[What to do]
Repeat the records exactly. Leave out the pictures.

══════

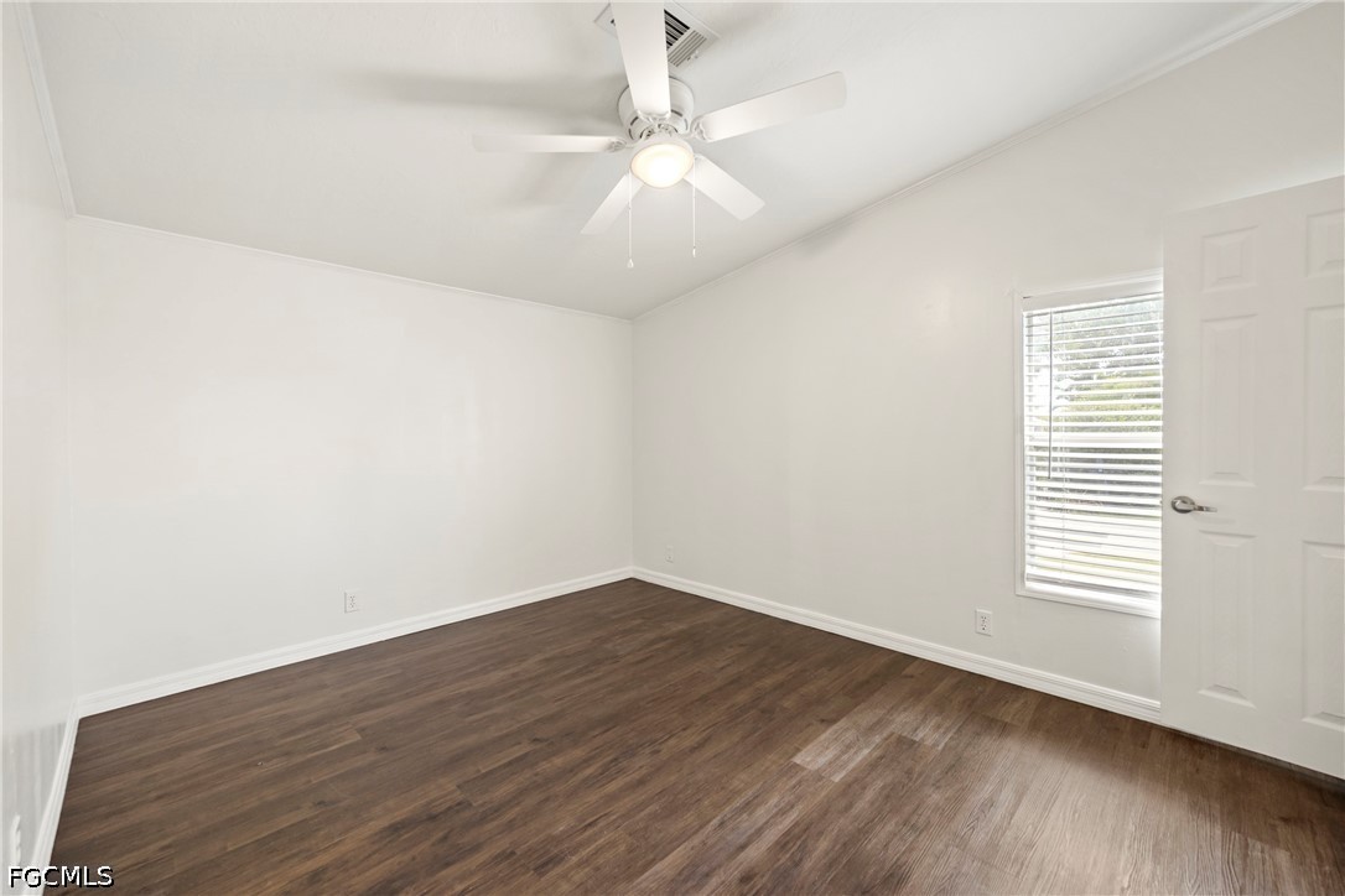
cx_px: 672
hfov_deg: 104.3
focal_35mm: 14
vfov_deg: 81.2
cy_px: 448
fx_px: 523
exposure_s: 1/15
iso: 1000
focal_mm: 14
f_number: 4
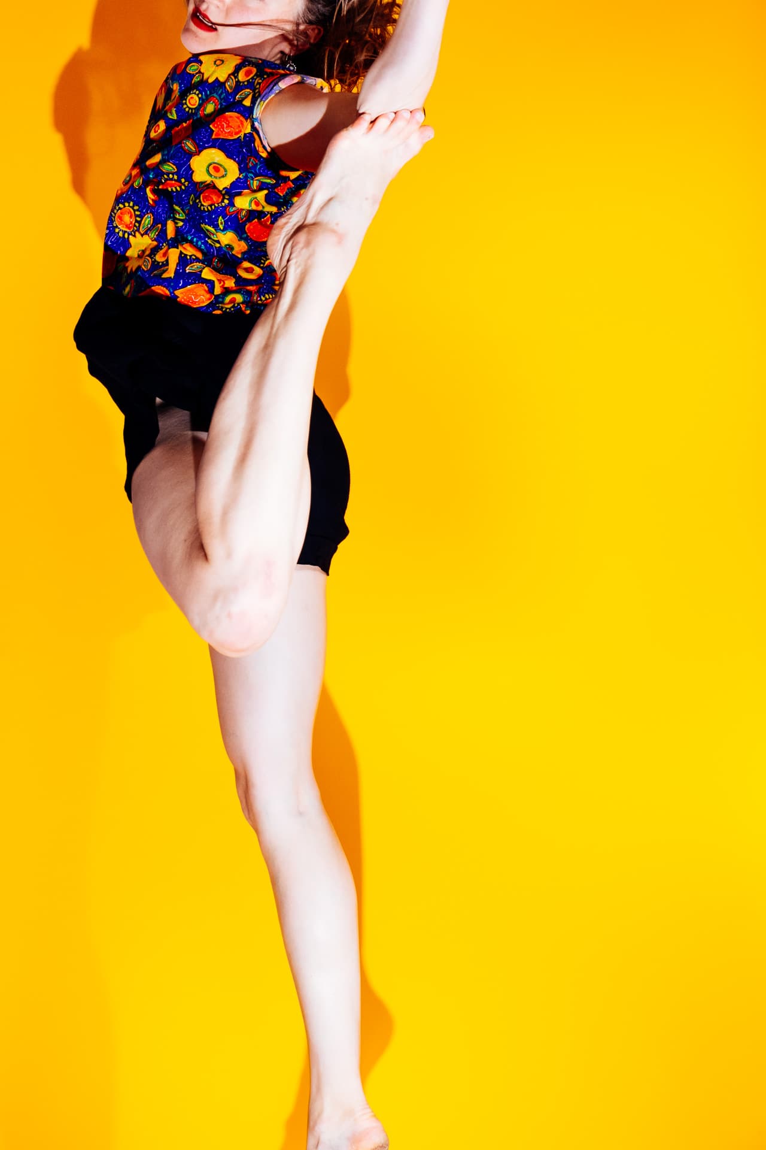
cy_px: 575
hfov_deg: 24.2
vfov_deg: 35.6
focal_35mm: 56
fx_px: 1787
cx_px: 383
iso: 800
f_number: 7.1
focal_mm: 37.4
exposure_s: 1/180
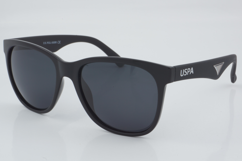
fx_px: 504
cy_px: 80
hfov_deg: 27.0
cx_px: 121
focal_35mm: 75
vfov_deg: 18.2
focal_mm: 50
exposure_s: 1/3
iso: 100
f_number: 32
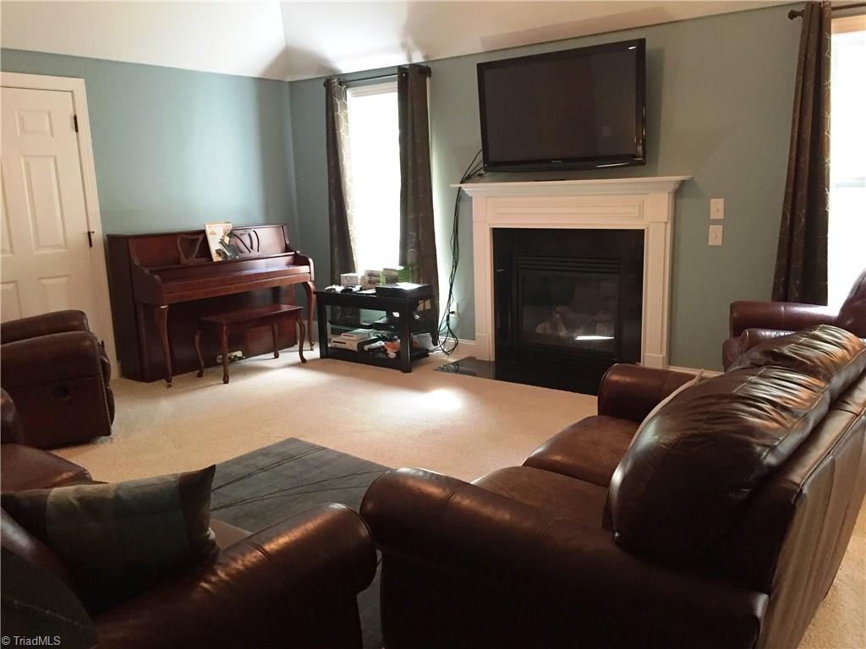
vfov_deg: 48.2
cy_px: 324
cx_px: 433
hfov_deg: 61.7
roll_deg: +1.3
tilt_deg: -9.9
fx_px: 726
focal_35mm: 29
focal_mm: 4.15
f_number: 2.2
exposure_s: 1/30
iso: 250
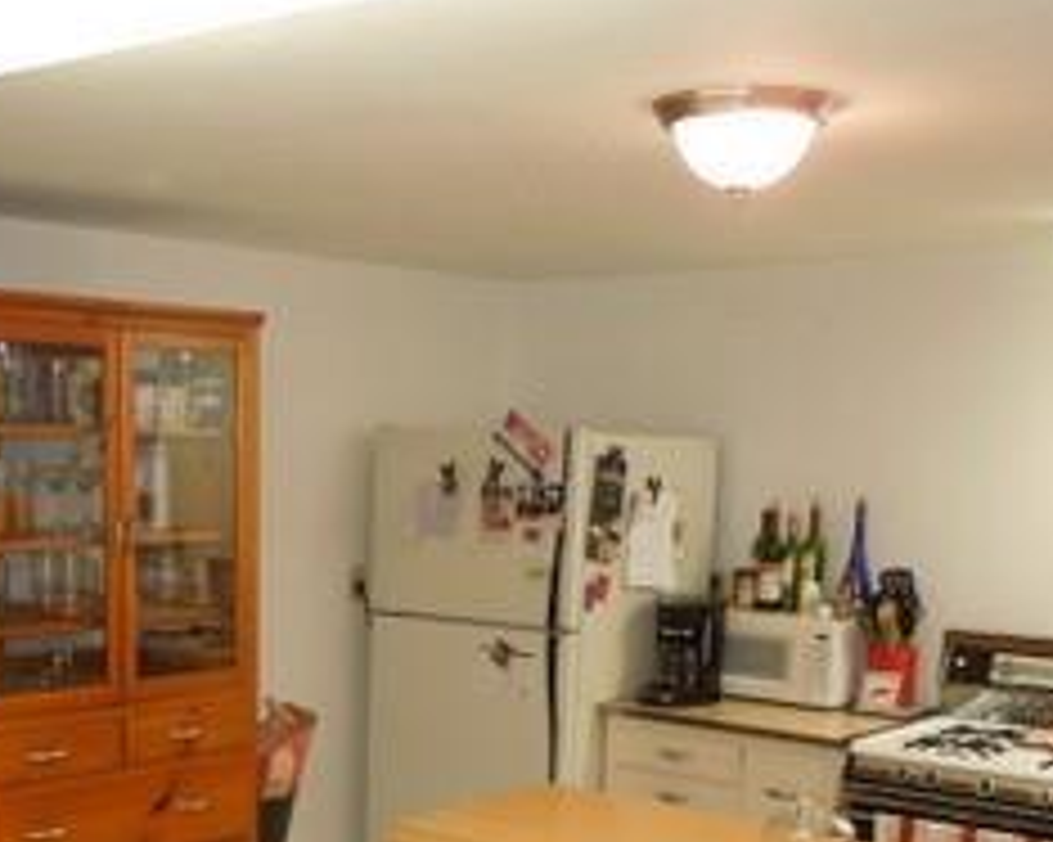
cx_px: 364
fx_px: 1558
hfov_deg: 37.0
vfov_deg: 28.8
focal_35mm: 50
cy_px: 792
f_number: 3.3
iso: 280
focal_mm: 4.5
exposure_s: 1/40
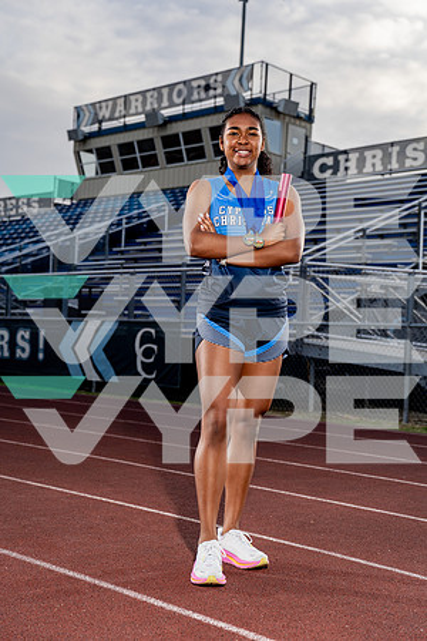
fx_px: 925
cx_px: 214
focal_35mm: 52
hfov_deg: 26.0
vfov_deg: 38.2
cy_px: 320
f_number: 4
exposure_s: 1/250
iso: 100
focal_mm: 52
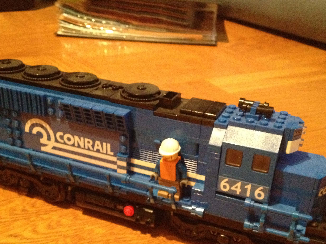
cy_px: 158
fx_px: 433
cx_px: 160
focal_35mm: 46
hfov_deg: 41.2
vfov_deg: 31.3
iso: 800
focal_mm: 4.28
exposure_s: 1/15
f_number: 2.4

══════

[Expected output]
cx_px: 672
hfov_deg: 104.3
focal_35mm: 14
vfov_deg: 81.2
cy_px: 448
fx_px: 523
exposure_s: 1/15
iso: 1000
focal_mm: 14
f_number: 4
cy_px: 575
hfov_deg: 24.2
vfov_deg: 35.6
focal_35mm: 56
fx_px: 1787
cx_px: 383
iso: 800
f_number: 7.1
focal_mm: 37.4
exposure_s: 1/180
fx_px: 504
cy_px: 80
hfov_deg: 27.0
cx_px: 121
focal_35mm: 75
vfov_deg: 18.2
focal_mm: 50
exposure_s: 1/3
iso: 100
f_number: 32
vfov_deg: 48.2
cy_px: 324
cx_px: 433
hfov_deg: 61.7
roll_deg: +1.3
tilt_deg: -9.9
fx_px: 726
focal_35mm: 29
focal_mm: 4.15
f_number: 2.2
exposure_s: 1/30
iso: 250
cx_px: 364
fx_px: 1558
hfov_deg: 37.0
vfov_deg: 28.8
focal_35mm: 50
cy_px: 792
f_number: 3.3
iso: 280
focal_mm: 4.5
exposure_s: 1/40
fx_px: 925
cx_px: 214
focal_35mm: 52
hfov_deg: 26.0
vfov_deg: 38.2
cy_px: 320
f_number: 4
exposure_s: 1/250
iso: 100
focal_mm: 52
cy_px: 158
fx_px: 433
cx_px: 160
focal_35mm: 46
hfov_deg: 41.2
vfov_deg: 31.3
iso: 800
focal_mm: 4.28
exposure_s: 1/15
f_number: 2.4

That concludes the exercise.